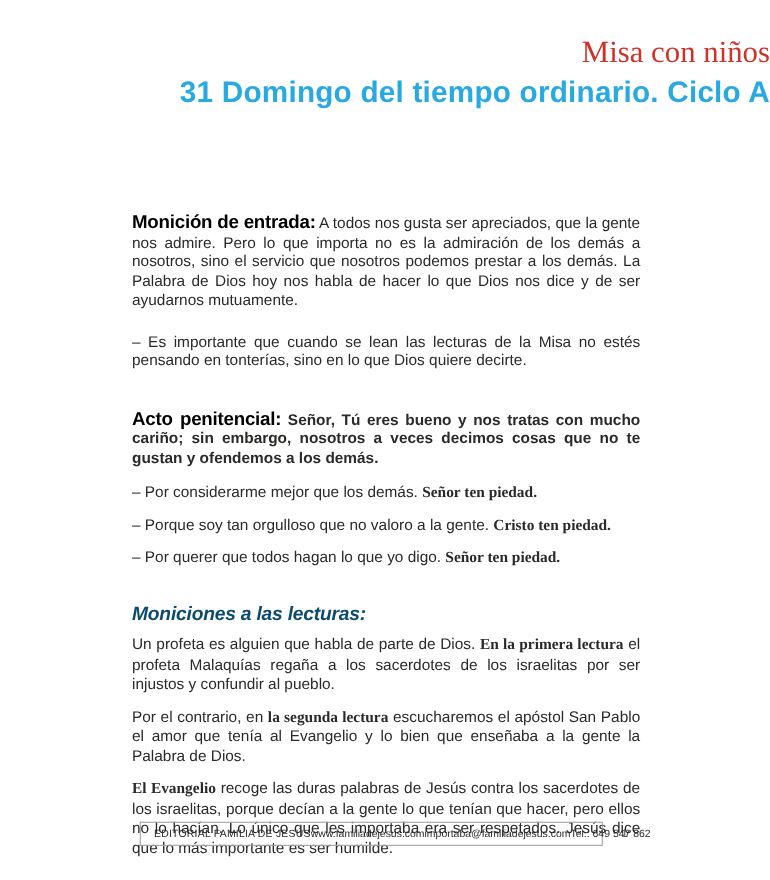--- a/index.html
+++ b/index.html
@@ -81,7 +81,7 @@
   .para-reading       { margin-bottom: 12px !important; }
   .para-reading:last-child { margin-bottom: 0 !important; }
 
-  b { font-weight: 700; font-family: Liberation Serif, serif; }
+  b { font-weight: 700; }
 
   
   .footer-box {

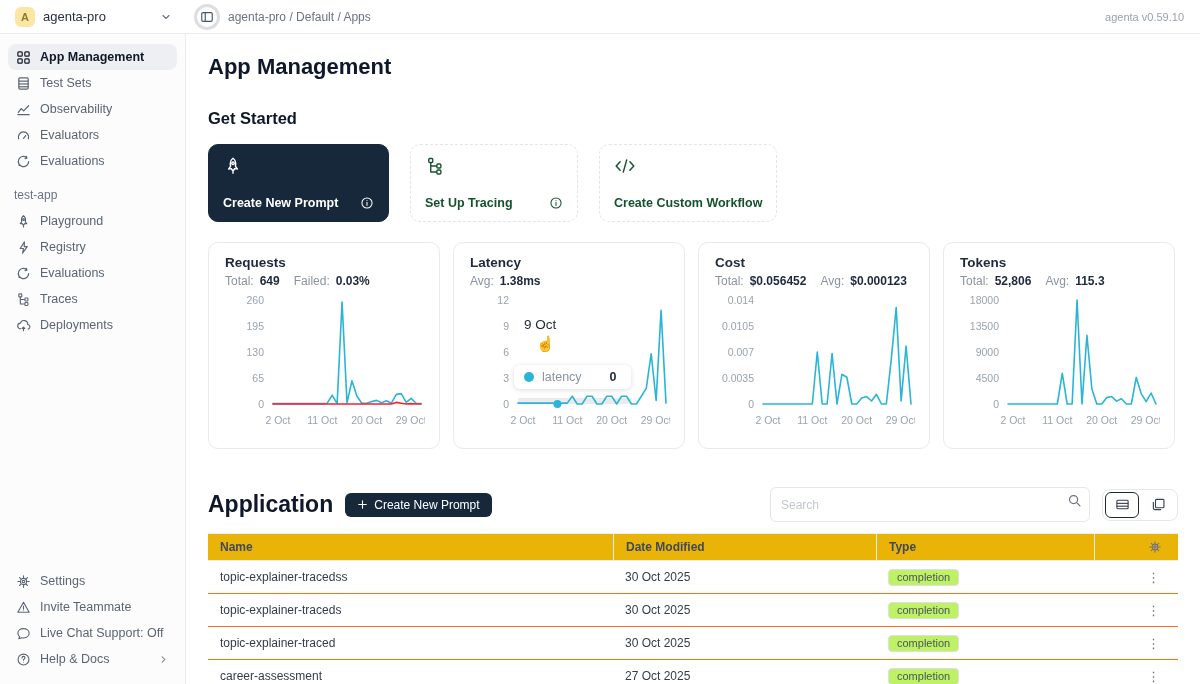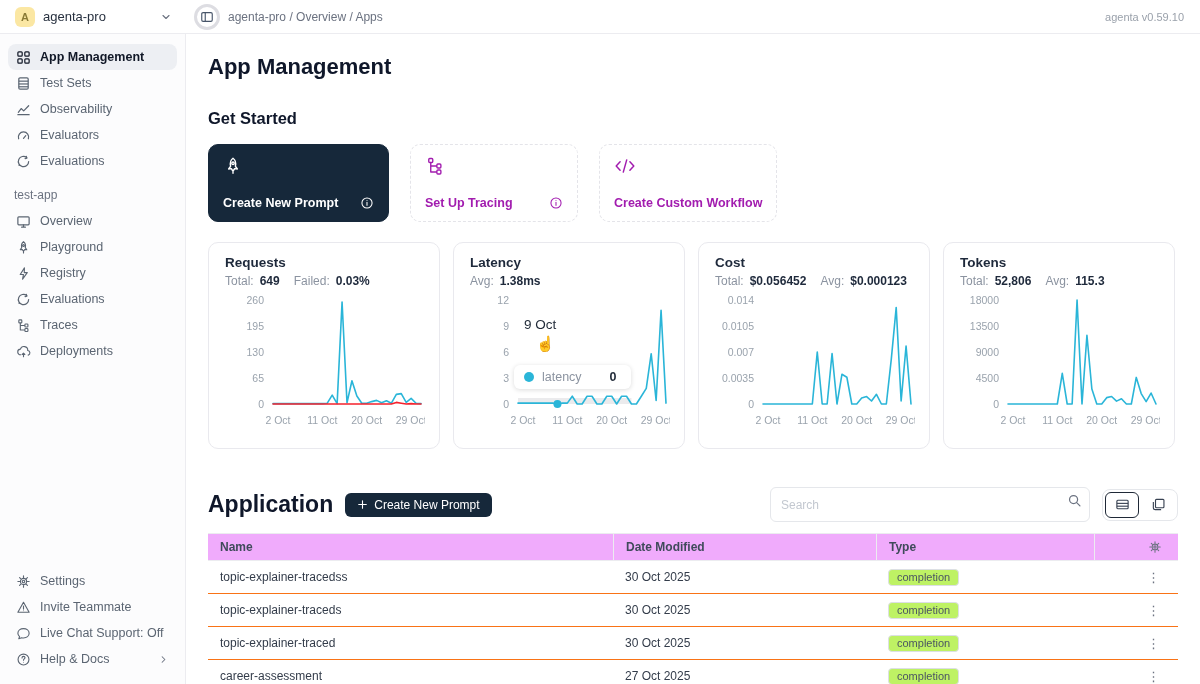--- a/index.html
+++ b/index.html
@@ -115,7 +115,7 @@
           <line x1="6" y1="3" x2="6" y2="13"></line>
         </svg>
     </div>
-    <span class="breadcrumb">agenta-pro / Overview / Apps</span>
+    <span class="breadcrumb">agenta-pro / Default / Apps</span>
     <span class="version">agenta v0.59.10</span>
   </div>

• • •

▶ [What is needed] Your answer should consist only of the lines from the one that holds "Overview / Apps</span>" to the end of the entries above, both ends included, each repeated exactly.

▶ [Exercise answer]
-    <span class="breadcrumb">agenta-pro / Overview / Apps</span>
+    <span class="breadcrumb">agenta-pro / Default / Apps</span>
     <span class="version">agenta v0.59.10</span>
   </div>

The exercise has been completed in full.